Pour la première fois depuis des mois, je me suis sentie forte. Je n’étais plus une spectatrice passive de ma propre vie.
Après un dîner de famille particulièrement insupportable où Martha et Carlisle parlaient d’enfants futurs comme si j’étais une machine à procréer, j’ai décidé que c’en était assez.
Un matin, alors que Carlisle buvait son café, je lui dis calmement, « Je pars. »
Il releva la tête, confus. « Que veux-tu dire par ‘tu pars’ ? Tu ne peux pas partir comme ça. »
« Si, je peux, » répondis-je d’une voix ferme. « Tu peux rester ici avec tes traditions et tes accouchements à domicile, mais moi, j’en ai fini. »

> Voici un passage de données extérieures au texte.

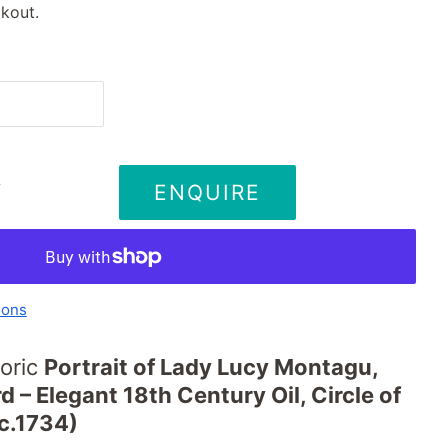
kout.
ENQUIRE
T
ions
oric
Portrait of Lady Lucy Montagu,
d – Elegant 18th Century Oil, Circle of
c.1734)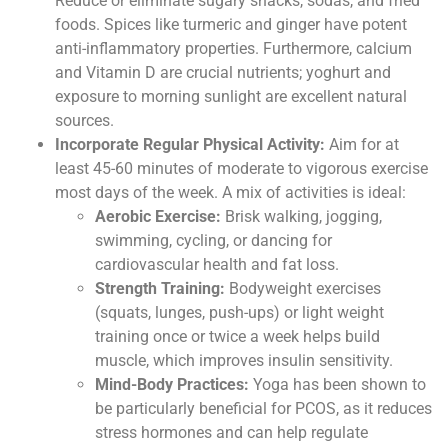
Reduce or eliminate sugary snacks, sodas, and fried
foods. Spices like turmeric and ginger have potent
anti-inflammatory properties. Furthermore, calcium
and Vitamin D are crucial nutrients; yoghurt and
exposure to morning sunlight are excellent natural
sources.
Incorporate Regular Physical Activity:
Aim for at
least 45-60 minutes of moderate to vigorous exercise
most days of the week. A mix of activities is ideal:
Aerobic Exercise:
Brisk walking, jogging,
swimming, cycling, or dancing for
cardiovascular health and fat loss.
Strength Training:
Bodyweight exercises
(squats, lunges, push-ups) or light weight
training once or twice a week helps build
muscle, which improves insulin sensitivity.
Mind-Body Practices:
Yoga has been shown to
be particularly beneficial for PCOS, as it reduces
stress hormones and can help regulate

Il cligna des yeux, visiblement choqué. « C’est notre maison, Scarlett. Tu ne peux pas me mettre dehors. »
Je me levai, allai jusqu’au comptoir et sortis les documents légaux. « Non, Carlisle, c’est ma maison. J’ai consulté un avocat. Je garde la maison, et je demande la garde exclusive de Bella. Ni toi, ni ta mère ne me traiterez plus jamais de cette façon. »
Il regarda les papiers, son visage blêmissant. « Tu… tu ne peux pas être sérieuse. »
« Je n’ai jamais été aussi sérieuse de ma vie, » répondis-je, droite comme un i. « Tu as jusqu’à demain pour faire tes bagages et partir. Je ne vais plus supporter ça. »
Je n’attendis pas sa réponse. Je quittai la pièce, sentant un poids se lever de mes épaules. J’étais enfin libre, pour la première fois depuis longtemps.